Identity questions also became more pressing. Jesuits constituted fully 40 percent of the faculty at Fordham College—the undergraduate liberal arts core—as late as 1960, although the percentage in the professional schools was much smaller. On average, they were better trained than the lay faculty as a generation of Jesuits followed the Jesuit superior general’s admonition to obtain Ph.D.’s and not succumb to the idea that “they can serve God better by work that seems to be more immediately priestly and apostolic.” Still, the question of just what role a Catholic and Jesuit university should play and whom it might educate seemed less obvious in 1960 than it had during the hardscrabble depression years.
The twin revolutions of the Second Vatican Council and the cultural changes of the 1960s made these questions even more pressing. A partial list of the storms weathered by a hypothetical Fordham trustee between 1965 and 1980, some only touched on by Shelley, would include: yet another financial crisis, a bumpy start to co-education beginning in 1974, administrative turmoil including three Jesuit presidents in 10 years, efforts by a newly emboldened state government to make taxpayer-funded scholarship monies dependent on limiting the influence of “religion,” fierce curricular debates, a belated but still powerful student protest movement centered on opposition to the American military presence in Vietnam, the descent of the Bronx into an emblem of urban devastation and the cumulative effect of the departure of many Jesuits from the priesthood and a dizzying drop in new religious vocations.
It’s a wonder the place survived. And yet, buoyed by shrewd leadership and the resurgence in New York City’s fortunes, the place flourished. Shelley’s narrative ends in 2003, avoiding comment on the university’s current and longstanding president, Joseph M. McShane, S.J. But to read the last chapters is to conclude that the academic reputation of the university has never been higher.

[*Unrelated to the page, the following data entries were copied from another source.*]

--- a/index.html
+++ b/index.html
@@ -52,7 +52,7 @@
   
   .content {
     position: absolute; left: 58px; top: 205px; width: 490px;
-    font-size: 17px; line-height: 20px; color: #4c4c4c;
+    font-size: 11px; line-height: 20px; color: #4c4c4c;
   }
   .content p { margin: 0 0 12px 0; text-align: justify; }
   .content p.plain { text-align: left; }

Fordham remains one of the largest universities in the nation’s largest city, with vibrant undergraduate and professional programs on two thriving campuses—the original campus at Rose Hill in the Bronx, near the New York Botanical Garden and the Bronx Zoo, and the Manhattan campus containing the School of Law and Fordham College at Lincoln Center.

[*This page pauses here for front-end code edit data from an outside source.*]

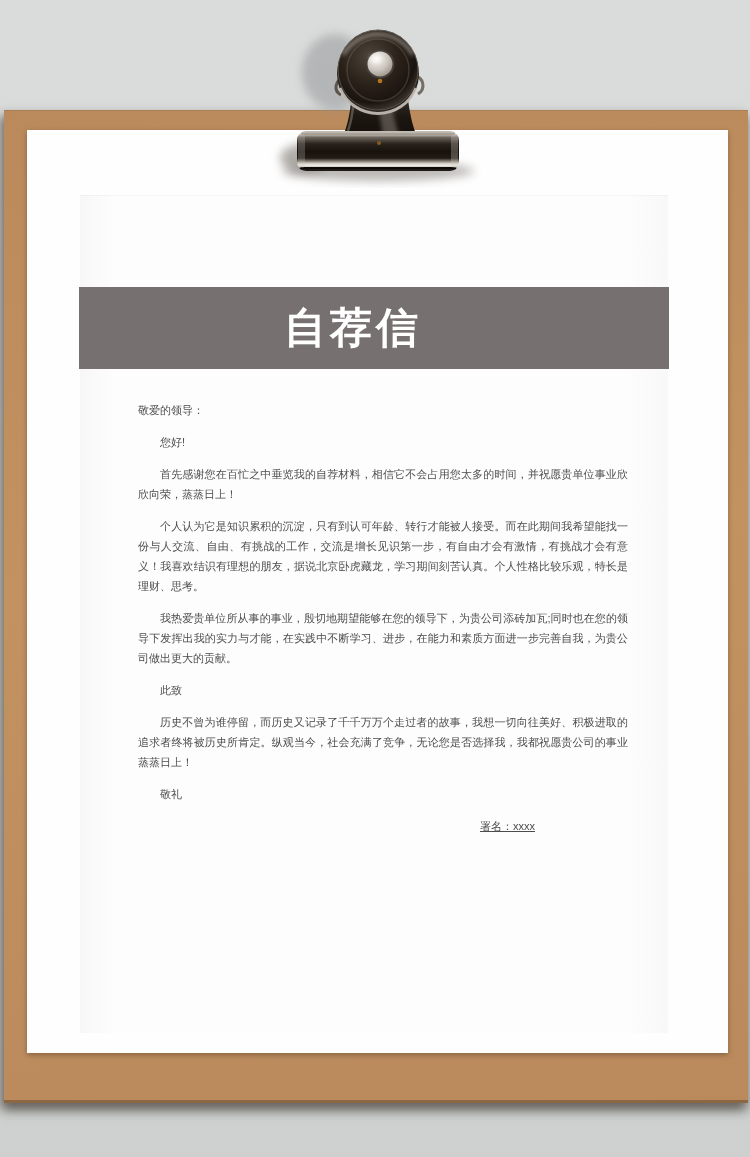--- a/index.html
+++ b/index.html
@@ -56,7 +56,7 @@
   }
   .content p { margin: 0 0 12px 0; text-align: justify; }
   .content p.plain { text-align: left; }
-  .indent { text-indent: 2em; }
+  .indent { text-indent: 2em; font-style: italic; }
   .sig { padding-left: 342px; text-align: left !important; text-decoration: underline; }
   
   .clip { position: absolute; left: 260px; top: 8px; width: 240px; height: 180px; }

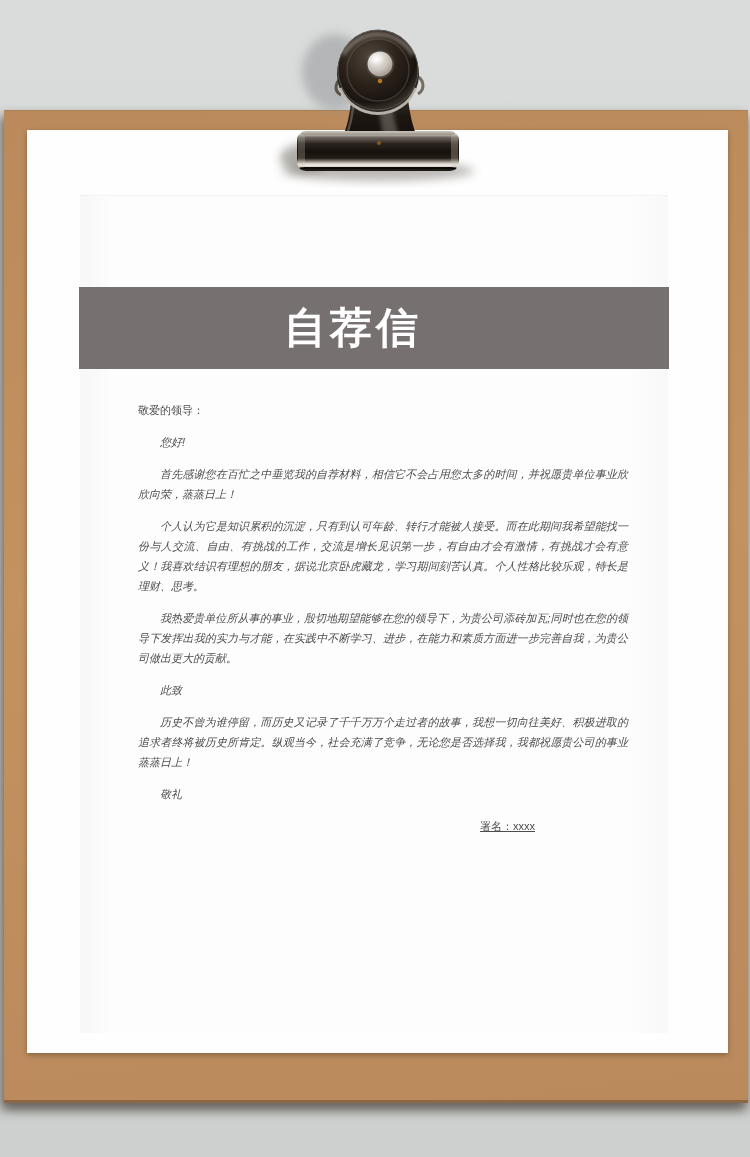--- a/index.html
+++ b/index.html
@@ -78,7 +78,6 @@
       <div class="content">
         <p class="plain">敬爱的领导：</p>
         <p class="indent plain">您好!</p>
-        <p class="indent">首先感谢您在百忙之中垂览我的自荐材料，相信它不会占用您太多的时间，并祝愿贵单位事业欣欣向荣，蒸蒸日上！</p>
         <p class="indent">个人认为它是知识累积的沉淀，只有到认可年龄、转行才能被人接受。而在此期间我希望能找一份与人交流、自由、有挑战的工作，交流是增长见识第一步，有自由才会有激情，有挑战才会有意义！我喜欢结识有理想的朋友，据说北京卧虎藏龙，学习期间刻苦认真。个人性格比较乐观，特长是理财、思考。</p>
         <p class="indent">我热爱贵单位所从事的事业，殷切地期望能够在您的领导下，为贵公司添砖加瓦;同时也在您的领导下发挥出我的实力与才能，在实践中不断学习、进步，在能力和素质方面进一步完善自我，为贵公司做出更大的贡献。</p>
         <p class="indent plain">此致</p>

Catholic identity questions endure, encased in the struggle of private universities to navigate high, fixed labor costs, a necessary slowdown in tuition increases and competition (demarcated in financial aid dollars) for students. As harrowing as these challenges are for Fordham’s leaders and their peers across the country, reading Shelley’s Fordham at least offers the comfort of even more formidable challenges overcome. Even the attacks of Sept. 11, 2001, may offer solace. This defining moment in contemporary New York’s history was, sadly, a defining moment for Fordham as well. A startling 39 Fordham graduates died at the World Trade Center. Memorials on both Fordham campuses pay tribute to their lives. And even these implicitly recognize, as does Shelley’s history, the university’s centrality not only to New York’s recent past but to its foreseeable future.